Now that I've pondered the below a bit, I must say that this is a rather interesting bug.  I don't recollect hearing anything that would cause an instruction to get skipped unintentionally.

The PDP-10 is interesting (or strange) in that it uses skips to convey the result of various tests and comparisons.  You don't use tests to set PC flags and do conditional jumps on them (like nearly every other architecture that comes to mind immediately).

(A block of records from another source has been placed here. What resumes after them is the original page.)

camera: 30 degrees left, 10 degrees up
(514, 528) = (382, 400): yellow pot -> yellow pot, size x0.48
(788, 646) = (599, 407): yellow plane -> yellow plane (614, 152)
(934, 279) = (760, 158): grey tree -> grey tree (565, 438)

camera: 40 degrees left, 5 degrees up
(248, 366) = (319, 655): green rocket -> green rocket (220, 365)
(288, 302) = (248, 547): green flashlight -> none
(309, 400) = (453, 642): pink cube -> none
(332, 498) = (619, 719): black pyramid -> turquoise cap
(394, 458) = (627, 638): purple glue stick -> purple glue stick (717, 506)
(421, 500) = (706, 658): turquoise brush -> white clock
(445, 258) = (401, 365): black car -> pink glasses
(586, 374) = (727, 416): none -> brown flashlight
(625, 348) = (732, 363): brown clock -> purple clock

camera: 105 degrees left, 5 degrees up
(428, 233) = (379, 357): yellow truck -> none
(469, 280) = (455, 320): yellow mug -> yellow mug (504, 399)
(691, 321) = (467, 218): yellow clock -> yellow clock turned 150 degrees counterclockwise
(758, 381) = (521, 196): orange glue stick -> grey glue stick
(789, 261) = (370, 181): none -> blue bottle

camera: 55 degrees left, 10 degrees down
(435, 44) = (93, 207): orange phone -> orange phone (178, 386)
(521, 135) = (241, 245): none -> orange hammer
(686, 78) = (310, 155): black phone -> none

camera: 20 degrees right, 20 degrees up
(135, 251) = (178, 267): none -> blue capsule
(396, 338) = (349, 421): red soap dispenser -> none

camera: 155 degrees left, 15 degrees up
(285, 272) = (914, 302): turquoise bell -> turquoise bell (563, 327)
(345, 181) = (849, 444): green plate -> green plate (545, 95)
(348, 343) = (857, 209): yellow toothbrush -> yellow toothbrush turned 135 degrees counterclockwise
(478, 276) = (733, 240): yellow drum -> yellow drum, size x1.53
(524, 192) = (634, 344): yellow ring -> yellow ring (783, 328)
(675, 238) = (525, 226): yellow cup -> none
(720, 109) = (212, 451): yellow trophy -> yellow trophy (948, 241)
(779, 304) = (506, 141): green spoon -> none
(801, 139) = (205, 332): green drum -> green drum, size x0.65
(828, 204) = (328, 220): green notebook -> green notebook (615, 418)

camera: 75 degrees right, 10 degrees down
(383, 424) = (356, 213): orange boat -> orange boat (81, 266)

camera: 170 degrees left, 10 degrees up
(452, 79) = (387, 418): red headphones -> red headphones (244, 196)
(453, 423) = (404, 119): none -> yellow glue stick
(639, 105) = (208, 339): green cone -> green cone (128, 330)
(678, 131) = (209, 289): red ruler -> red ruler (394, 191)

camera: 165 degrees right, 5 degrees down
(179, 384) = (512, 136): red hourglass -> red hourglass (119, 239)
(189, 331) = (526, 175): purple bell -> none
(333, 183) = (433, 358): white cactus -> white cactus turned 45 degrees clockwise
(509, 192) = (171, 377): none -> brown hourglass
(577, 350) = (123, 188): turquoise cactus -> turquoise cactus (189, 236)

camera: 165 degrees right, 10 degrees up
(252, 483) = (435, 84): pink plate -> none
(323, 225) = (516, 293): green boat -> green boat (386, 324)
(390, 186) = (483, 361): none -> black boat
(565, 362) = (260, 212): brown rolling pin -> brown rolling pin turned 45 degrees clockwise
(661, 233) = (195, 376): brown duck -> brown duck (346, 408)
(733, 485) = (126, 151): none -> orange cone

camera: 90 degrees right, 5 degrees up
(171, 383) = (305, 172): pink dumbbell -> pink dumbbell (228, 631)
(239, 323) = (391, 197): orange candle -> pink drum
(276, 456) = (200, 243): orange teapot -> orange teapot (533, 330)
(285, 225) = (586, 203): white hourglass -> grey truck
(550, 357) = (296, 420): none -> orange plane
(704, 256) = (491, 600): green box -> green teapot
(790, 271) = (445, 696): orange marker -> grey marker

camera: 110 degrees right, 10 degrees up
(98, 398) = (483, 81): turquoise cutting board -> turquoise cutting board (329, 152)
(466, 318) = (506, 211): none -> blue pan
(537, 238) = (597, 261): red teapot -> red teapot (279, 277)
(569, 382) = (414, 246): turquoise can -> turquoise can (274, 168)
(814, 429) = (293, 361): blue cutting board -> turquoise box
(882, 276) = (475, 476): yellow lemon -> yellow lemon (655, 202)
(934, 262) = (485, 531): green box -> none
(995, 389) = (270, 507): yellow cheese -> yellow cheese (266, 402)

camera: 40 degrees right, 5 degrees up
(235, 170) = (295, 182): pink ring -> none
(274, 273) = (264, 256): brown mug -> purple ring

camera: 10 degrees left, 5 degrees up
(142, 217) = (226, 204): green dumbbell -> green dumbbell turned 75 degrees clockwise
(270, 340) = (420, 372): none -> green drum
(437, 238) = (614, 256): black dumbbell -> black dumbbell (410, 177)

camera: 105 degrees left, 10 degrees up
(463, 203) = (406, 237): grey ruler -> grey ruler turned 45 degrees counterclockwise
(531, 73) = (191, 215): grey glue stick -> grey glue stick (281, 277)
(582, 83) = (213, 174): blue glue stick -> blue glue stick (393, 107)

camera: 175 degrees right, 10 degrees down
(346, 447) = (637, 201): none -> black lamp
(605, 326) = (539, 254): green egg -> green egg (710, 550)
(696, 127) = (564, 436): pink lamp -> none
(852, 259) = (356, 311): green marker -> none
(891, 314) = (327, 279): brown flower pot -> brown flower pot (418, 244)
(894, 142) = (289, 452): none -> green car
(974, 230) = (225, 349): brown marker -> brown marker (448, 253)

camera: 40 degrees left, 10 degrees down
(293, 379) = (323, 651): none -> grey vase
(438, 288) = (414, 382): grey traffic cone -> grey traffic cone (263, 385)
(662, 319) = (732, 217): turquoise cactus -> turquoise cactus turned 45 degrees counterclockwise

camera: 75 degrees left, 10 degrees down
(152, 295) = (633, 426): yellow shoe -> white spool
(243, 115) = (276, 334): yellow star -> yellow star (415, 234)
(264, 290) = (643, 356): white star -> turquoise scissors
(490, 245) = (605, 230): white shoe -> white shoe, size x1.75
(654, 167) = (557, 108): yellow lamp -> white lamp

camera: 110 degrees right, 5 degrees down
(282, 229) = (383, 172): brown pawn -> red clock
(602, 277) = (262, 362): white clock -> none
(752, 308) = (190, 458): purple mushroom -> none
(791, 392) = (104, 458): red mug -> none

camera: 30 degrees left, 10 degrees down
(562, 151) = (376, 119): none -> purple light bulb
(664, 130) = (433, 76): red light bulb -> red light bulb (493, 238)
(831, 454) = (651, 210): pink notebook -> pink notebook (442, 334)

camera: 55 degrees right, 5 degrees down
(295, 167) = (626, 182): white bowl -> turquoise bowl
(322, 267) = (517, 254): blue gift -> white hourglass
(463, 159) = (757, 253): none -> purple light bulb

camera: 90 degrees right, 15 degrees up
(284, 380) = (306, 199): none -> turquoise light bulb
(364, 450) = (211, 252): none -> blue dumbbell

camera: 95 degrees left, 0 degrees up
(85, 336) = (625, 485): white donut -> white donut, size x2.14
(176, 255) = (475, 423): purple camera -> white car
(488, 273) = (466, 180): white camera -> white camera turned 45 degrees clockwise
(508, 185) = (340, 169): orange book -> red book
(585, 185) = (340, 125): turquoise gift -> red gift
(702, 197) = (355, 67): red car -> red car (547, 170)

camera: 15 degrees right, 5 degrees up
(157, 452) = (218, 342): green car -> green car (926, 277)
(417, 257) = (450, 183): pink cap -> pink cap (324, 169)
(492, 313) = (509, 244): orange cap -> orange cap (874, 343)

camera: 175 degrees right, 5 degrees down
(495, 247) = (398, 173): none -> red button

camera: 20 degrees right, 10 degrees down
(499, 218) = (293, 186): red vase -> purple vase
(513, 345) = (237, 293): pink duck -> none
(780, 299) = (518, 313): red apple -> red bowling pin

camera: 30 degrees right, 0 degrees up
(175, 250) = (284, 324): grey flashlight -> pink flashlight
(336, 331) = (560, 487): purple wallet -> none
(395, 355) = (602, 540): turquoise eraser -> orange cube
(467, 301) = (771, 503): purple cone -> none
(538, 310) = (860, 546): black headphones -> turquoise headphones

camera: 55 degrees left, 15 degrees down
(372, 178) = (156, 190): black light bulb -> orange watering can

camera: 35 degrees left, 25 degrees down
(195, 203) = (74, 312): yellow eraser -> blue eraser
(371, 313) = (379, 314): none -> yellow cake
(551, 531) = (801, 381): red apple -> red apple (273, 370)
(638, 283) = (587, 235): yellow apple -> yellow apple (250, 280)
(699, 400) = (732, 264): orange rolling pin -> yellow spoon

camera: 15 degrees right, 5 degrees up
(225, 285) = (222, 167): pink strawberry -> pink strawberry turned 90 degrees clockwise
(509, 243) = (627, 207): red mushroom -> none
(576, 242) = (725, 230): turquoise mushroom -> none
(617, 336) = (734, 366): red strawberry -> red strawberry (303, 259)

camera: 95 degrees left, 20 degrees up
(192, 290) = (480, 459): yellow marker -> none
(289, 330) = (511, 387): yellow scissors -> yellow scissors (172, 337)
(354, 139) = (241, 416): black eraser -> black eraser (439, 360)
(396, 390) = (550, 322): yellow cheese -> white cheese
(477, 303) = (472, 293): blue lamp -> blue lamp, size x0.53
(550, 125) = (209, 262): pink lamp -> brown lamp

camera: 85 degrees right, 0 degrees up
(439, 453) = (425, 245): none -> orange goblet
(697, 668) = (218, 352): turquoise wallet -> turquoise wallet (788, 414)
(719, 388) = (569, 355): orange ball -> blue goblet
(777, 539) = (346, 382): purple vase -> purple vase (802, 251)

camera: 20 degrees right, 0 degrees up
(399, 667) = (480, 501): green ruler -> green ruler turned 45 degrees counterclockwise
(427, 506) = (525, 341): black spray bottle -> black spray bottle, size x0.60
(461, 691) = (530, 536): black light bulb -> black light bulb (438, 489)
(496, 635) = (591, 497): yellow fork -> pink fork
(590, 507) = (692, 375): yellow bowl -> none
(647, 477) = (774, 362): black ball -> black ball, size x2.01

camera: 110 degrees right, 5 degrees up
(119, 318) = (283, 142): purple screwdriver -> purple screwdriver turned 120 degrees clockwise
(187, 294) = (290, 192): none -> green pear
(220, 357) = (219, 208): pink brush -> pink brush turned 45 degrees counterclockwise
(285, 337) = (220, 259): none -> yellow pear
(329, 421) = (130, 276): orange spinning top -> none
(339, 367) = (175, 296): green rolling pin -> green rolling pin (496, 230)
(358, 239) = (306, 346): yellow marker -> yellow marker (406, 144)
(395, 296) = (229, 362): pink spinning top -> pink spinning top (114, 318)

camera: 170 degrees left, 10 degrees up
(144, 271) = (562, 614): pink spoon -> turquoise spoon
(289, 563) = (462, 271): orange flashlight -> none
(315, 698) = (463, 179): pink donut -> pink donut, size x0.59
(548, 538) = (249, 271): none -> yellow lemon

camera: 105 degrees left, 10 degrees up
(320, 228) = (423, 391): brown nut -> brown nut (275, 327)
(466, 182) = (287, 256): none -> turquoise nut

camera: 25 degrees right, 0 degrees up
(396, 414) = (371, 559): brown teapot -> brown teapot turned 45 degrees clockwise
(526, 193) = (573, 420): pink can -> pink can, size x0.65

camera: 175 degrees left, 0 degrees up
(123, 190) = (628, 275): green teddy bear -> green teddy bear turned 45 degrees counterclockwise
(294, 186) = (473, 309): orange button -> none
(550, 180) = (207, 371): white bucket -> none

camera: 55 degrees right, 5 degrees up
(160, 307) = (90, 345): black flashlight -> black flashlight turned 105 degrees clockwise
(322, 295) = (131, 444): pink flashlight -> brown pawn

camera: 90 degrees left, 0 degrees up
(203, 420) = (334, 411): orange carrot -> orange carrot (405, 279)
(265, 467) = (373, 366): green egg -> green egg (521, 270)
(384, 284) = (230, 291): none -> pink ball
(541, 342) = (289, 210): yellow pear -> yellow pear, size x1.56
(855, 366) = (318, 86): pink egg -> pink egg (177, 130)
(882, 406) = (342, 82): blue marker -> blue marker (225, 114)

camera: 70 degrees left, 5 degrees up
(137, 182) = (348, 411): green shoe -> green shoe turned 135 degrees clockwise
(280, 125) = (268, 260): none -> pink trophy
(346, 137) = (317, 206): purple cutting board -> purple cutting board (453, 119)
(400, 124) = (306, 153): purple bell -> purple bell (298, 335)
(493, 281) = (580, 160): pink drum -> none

I have heard of cranky I/O hardware causing a CONSO (Conditions In and Skip if One) to think that an I/O operation was complete when it wasn't, but I don't recall a processor (which you can read conditions on) doing this.  It is true that sometimes checking an asynchronous transfer too soon can get you the wrong thing, perhaps the paradigmatic example being the PC-AT bus:

TIN MACRO REG1:REQ,REG2:REQ	;; Define the macro name
    Local BusIdle       	;; Address to Idle 286 Bus

     in REG1,REG2       	;; Actually do the IN
     jmp SHORT BusIdle  	;; Basically a JMP SHORT +2
BusIdle:                ;	; Target of jmp
    ENDM                	;; End of macro 


The JMP SHORT functioned something like a NOP except that it hit the memory bus.  You couldn't trust anything an I/O instruction said unless you gave it time to catch up.  But the 11/60 bug isn't the same thing and I can only imagine what it took to track it down.

Very interesting.


On 2/2/22 7:15 AM, Johnny Billquist wrote:

Paul already mentioned it:

Here is the code in RSX:
[11,10]SSTSR.MAC:

        CLR     @$CPUER         ;CLEAR CPU ERROR REGISTER

        .IF NDF M$$EXT

        NOP                     ;THIS NOP MUST BE HERE.
                                ;UNLESS THE MICRO CODE BUG IN THE
                                ;11/60 IS FIXED (ECO M7872-00007),
                                ;CLEARING THE CPU ERROR REGISTER
                                ;WILL CAUSE THIS WORD TO BE SKIPPED.

        .ENDC


(it actually occurs in two places in the code)

RSTS/E seems to be a bit more fancy and actually tries to detect the bug and print a message on the console at boot (I assume) if it is spotted.

I thought I had seen something in 2.11BSD as well, but now I can't find it.